● **Work required**:
Restate all of the records below exactly. Do not carry over any image.

#####

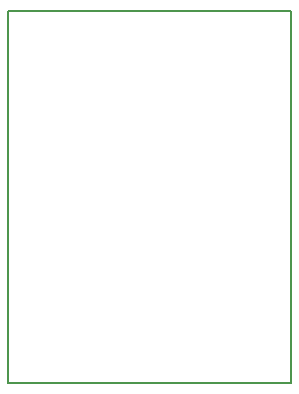
<source format=gbr>
%TF.GenerationSoftware,KiCad,Pcbnew,(5.0.2)-1*%
%TF.CreationDate,2019-02-28T15:11:48+01:00*%
%TF.ProjectId,STM32nano,53544d33-326e-4616-9e6f-2e6b69636164,rev?*%
%TF.SameCoordinates,Original*%
%TF.FileFunction,Profile,NP*%
%FSLAX46Y46*%
G04 Gerber Fmt 4.6, Leading zero omitted, Abs format (unit mm)*
G04 Created by KiCad (PCBNEW (5.0.2)-1) date 28/02/2019 15:11:48*
%MOMM*%
%LPD*%
G01*
G04 APERTURE LIST*
%ADD10C,0.200000*%
G04 APERTURE END LIST*
D10*
X122660000Y-116110000D02*
X122660000Y-84560000D01*
X146580000Y-116110000D02*
X122660000Y-116110000D01*
X146580000Y-84560000D02*
X146580000Y-116110000D01*
X122660000Y-84560000D02*
X146580000Y-84560000D01*
M02*

</source>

#####

● **Answer box**:
<source format=gbr>
%TF.GenerationSoftware,KiCad,Pcbnew,(5.0.2)-1*%
%TF.CreationDate,2019-02-28T15:11:48+01:00*%
%TF.ProjectId,STM32nano,53544d33-326e-4616-9e6f-2e6b69636164,rev?*%
%TF.SameCoordinates,Original*%
%TF.FileFunction,Profile,NP*%
%FSLAX46Y46*%
G04 Gerber Fmt 4.6, Leading zero omitted, Abs format (unit mm)*
G04 Created by KiCad (PCBNEW (5.0.2)-1) date 28/02/2019 15:11:48*
%MOMM*%
%LPD*%
G01*
G04 APERTURE LIST*
%ADD10C,0.200000*%
G04 APERTURE END LIST*
D10*
X122660000Y-116110000D02*
X122660000Y-84560000D01*
X146580000Y-116110000D02*
X122660000Y-116110000D01*
X146580000Y-84560000D02*
X146580000Y-116110000D01*
X122660000Y-84560000D02*
X146580000Y-84560000D01*
M02*

</source>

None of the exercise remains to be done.